### Assignment 1
In the profile of Dustin Sanza, shorten the paragraph that begins "For this Southern California native" to one or two sentences, keeping its main facts.
### Assignment 2
Carry on the profile of Dustin Sanza from its final sentence.

### Reading passage
■ ■ ■

South Bay local Dustin Sanza trains for the 2018 Boston Marathon while raising money for the Martin Richard Foundation.
Dustin Sanza was in his early 20s when an opportunity to work in Boston presented itself. “I was young, like 24 or 25,” he notes. “I thought, ‘Why not?’ I’d go for two, three years.” He ended up staying for nearly six.
For this Southern California native who grew up in Palos Verdes, Boston was a stark contrast from what he was used to. And he liked it. “I love Boston; it’s a great city. You walk everywhere. It’s so easy to meet up with people. I developed a really good social network. If it wasn’t for [the] winters, I’d probably still live there.”
Dustin goes on to describe the neighborhood feel Boston has, despite being a large metropolis. “There’s a big sense of community. That’s why the bombing was so … even though it was an attack on a city, it felt like it was an attack on a neighborhood.”
During the April 15, 2013 bombing of the Boston Marathon, Dustin was working in the city. His office was roughly a mile from the site of the attack.

■ ■ ■

### Recorded information
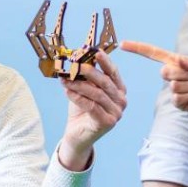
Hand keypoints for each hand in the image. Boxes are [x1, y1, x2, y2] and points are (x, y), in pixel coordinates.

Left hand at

■ ■ ■

### Answer area 1
Raised in Palos Verdes in Southern California, Dustin found Boston very different from home and loved it for its walkability, the ease of meeting people, and the strong social network he built there. He says he would probably still live there if not for the winters.

### Answer area 2
“It’s hard to explain to someone who has never been,” Dustin says. “The marathon in Boston is bigger than the Fourth of July is here. [People take] off work; none of the kids go to school. The Red Sox purposely start their game early. You go to the game, you funnel out—Fenway Park is about a mile, maybe not even, to the finish line.”
Since his first year in the city, Dustin had made it to a number of Marathon Mondays. But during the 2013 bombing, he was at his office. “I was sitting at my desk. One of my friends messaged me that a few bombs just went off at the marathon. On our trading desks, we have CNBC going at all times. When the coverage went national, that’s when it hit that something was really wrong here. It was just a crazy, crazy day. We had no idea who did it [or] what their motivation was.”
For the next few days, the city was quiet. “It was really creepy,” Dustin remembers. “Nobody was outside. You saw military vehicles driving up and down the streets. It’s weird to see such a big city just shut down.”
But Boston wouldn’t stay quiet for long. A year later at the next marathon, Dustin recalls the scene. “You know, Boston’s a tough city. It was almost like, ‘You’re not going to dictate our well-being.’ There was a little bit of somberness, but they were proud: ‘You’re not going to shut us down; we’re going to keep moving forward.’”
“It was really creepy. Nobody was outside. You saw military vehicles driving up and down the streets. It’s weird to see such a big city just shut down.”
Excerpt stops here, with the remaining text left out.